*** Information provided

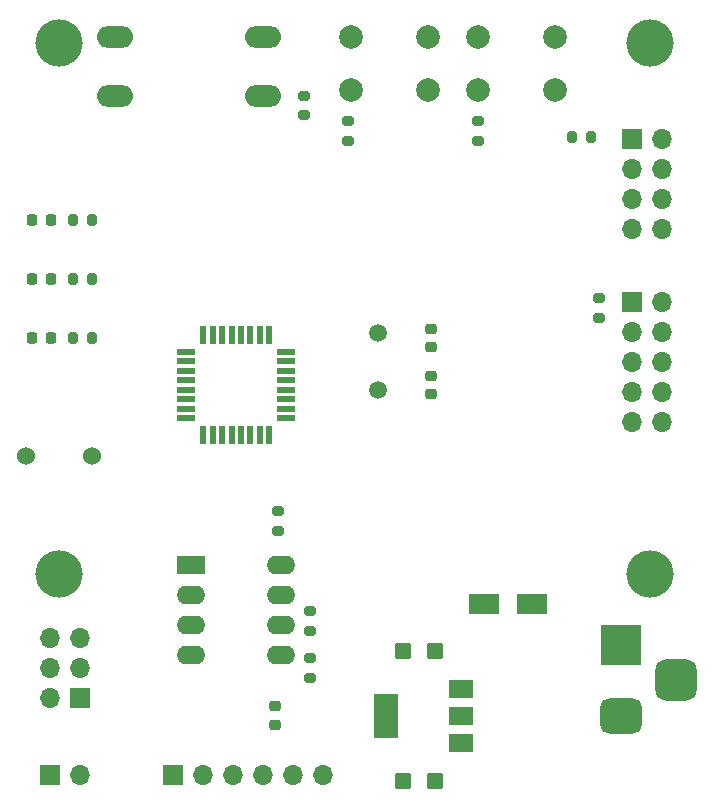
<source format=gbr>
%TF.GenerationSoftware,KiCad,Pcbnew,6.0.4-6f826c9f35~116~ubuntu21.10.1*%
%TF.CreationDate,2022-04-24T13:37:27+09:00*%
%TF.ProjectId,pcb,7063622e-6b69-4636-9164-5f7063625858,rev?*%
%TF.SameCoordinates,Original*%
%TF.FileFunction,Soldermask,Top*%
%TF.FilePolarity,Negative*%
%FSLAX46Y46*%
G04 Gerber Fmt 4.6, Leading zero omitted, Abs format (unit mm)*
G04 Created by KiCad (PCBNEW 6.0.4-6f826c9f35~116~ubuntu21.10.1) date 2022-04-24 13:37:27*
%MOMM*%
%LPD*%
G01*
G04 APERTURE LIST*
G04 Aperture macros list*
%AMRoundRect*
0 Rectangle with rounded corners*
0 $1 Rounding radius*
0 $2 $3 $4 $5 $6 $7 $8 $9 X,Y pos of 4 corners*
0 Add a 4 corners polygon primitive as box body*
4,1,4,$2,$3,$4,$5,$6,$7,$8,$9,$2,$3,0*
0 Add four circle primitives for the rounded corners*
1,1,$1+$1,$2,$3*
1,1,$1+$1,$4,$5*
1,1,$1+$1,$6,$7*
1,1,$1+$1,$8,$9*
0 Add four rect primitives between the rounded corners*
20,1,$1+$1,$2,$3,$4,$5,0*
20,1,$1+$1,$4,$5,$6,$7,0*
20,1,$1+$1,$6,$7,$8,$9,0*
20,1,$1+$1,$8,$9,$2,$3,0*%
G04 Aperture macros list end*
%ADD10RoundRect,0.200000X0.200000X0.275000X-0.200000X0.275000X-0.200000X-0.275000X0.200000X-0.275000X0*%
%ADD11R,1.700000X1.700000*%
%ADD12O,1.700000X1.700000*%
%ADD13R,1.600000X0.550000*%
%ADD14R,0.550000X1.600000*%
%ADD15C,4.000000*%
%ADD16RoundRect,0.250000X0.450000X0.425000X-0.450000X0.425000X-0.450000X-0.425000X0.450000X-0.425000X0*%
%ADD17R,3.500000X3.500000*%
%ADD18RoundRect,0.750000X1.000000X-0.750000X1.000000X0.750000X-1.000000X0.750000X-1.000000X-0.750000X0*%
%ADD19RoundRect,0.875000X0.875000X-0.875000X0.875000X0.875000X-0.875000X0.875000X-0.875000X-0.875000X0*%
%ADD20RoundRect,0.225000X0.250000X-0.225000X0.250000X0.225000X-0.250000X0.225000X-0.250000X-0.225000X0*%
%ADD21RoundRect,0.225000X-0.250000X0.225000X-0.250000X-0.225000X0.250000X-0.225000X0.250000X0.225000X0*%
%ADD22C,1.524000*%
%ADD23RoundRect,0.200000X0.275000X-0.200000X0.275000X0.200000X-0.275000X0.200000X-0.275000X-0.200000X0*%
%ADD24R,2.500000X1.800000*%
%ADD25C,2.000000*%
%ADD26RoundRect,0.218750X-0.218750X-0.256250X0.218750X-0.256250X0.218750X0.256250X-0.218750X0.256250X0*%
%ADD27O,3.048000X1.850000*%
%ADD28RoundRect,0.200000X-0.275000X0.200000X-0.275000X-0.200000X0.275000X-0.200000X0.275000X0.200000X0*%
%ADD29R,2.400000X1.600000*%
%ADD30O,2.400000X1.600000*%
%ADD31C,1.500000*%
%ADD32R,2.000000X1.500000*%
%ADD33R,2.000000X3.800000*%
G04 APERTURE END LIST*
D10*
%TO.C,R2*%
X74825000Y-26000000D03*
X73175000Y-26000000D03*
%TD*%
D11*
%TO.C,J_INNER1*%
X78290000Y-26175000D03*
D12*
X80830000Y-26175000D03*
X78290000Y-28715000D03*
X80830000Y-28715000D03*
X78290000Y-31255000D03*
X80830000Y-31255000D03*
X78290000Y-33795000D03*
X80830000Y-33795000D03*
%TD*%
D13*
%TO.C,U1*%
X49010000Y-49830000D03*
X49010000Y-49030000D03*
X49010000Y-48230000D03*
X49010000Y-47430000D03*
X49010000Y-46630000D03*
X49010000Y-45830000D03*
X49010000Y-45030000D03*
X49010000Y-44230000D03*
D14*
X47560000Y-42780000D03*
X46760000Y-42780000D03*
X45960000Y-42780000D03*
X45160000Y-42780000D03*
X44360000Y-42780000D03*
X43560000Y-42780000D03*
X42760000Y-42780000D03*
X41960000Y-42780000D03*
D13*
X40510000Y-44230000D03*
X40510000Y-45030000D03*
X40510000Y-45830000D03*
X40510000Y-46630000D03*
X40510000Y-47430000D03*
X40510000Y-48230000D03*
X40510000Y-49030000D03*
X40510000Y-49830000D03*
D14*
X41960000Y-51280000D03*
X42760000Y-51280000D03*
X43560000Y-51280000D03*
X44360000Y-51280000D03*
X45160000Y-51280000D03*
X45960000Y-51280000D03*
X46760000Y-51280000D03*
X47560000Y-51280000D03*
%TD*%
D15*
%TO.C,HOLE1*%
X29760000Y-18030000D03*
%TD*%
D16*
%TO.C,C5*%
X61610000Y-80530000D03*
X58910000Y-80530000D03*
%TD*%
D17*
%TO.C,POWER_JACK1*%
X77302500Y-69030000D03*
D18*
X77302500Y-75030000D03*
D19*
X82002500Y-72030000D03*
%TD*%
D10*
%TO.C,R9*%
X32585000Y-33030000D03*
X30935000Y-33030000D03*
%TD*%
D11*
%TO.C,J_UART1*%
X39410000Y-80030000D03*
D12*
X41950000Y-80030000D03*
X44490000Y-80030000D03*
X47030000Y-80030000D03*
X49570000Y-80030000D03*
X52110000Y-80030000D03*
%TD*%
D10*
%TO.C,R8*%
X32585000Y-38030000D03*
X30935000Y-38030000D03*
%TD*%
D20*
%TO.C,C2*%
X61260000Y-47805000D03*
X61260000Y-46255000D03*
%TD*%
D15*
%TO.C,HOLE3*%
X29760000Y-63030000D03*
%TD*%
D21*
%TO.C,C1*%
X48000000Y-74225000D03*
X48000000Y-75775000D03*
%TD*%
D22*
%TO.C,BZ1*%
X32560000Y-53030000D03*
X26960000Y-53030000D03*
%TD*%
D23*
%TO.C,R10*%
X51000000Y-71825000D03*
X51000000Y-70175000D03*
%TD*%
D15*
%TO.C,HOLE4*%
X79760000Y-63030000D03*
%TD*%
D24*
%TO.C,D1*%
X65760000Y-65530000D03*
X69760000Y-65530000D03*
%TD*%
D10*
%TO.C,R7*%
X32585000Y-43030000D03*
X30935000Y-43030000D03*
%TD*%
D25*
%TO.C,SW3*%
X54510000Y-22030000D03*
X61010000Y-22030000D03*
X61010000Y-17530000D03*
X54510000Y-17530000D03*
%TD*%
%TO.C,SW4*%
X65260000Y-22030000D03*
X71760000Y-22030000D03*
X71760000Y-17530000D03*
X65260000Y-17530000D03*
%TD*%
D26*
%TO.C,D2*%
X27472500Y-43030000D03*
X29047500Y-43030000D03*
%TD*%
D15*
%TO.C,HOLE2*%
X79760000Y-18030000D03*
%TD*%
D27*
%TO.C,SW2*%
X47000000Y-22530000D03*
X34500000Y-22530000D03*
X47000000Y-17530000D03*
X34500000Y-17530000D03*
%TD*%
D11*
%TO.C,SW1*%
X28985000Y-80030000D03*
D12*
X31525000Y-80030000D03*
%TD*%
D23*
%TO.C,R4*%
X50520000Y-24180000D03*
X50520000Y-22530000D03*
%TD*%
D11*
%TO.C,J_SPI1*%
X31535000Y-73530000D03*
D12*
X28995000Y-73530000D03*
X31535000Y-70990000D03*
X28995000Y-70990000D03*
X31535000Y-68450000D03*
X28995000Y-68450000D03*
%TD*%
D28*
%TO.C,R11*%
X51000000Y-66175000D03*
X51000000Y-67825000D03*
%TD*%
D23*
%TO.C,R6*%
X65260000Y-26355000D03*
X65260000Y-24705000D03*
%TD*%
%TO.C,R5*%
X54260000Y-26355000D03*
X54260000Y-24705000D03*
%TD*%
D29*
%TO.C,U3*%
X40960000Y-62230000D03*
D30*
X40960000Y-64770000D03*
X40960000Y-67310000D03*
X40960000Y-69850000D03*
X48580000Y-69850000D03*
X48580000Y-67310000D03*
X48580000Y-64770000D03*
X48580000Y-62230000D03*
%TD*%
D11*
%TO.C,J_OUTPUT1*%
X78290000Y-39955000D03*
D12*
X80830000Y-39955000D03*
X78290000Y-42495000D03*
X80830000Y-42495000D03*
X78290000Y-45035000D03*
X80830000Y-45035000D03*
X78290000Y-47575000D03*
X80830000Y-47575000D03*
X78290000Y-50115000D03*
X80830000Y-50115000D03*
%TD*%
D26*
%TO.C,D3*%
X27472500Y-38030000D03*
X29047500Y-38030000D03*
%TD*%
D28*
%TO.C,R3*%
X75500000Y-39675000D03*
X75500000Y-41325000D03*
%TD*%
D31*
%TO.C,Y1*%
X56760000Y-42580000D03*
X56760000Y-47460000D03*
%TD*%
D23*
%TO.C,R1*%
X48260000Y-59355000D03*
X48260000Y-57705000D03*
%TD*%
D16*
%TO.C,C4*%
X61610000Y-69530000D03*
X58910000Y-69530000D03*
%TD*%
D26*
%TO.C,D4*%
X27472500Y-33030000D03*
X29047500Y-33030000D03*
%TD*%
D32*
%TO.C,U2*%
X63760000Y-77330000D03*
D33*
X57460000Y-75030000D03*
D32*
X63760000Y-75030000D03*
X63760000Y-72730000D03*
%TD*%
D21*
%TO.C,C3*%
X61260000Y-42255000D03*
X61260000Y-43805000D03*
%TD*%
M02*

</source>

******

Task goal >> Word for word, write out the lines from the top of the records above down to the line holding "G04 Aperture macros list end*", inclusive, but not the pictures.

Your response >>
<source format=gbr>
%TF.GenerationSoftware,KiCad,Pcbnew,6.0.4-6f826c9f35~116~ubuntu21.10.1*%
%TF.CreationDate,2022-04-24T13:37:27+09:00*%
%TF.ProjectId,pcb,7063622e-6b69-4636-9164-5f7063625858,rev?*%
%TF.SameCoordinates,Original*%
%TF.FileFunction,Soldermask,Top*%
%TF.FilePolarity,Negative*%
%FSLAX46Y46*%
G04 Gerber Fmt 4.6, Leading zero omitted, Abs format (unit mm)*
G04 Created by KiCad (PCBNEW 6.0.4-6f826c9f35~116~ubuntu21.10.1) date 2022-04-24 13:37:27*
%MOMM*%
%LPD*%
G01*
G04 APERTURE LIST*
G04 Aperture macros list*
%AMRoundRect*
0 Rectangle with rounded corners*
0 $1 Rounding radius*
0 $2 $3 $4 $5 $6 $7 $8 $9 X,Y pos of 4 corners*
0 Add a 4 corners polygon primitive as box body*
4,1,4,$2,$3,$4,$5,$6,$7,$8,$9,$2,$3,0*
0 Add four circle primitives for the rounded corners*
1,1,$1+$1,$2,$3*
1,1,$1+$1,$4,$5*
1,1,$1+$1,$6,$7*
1,1,$1+$1,$8,$9*
0 Add four rect primitives between the rounded corners*
20,1,$1+$1,$2,$3,$4,$5,0*
20,1,$1+$1,$4,$5,$6,$7,0*
20,1,$1+$1,$6,$7,$8,$9,0*
20,1,$1+$1,$8,$9,$2,$3,0*%
G04 Aperture macros list end*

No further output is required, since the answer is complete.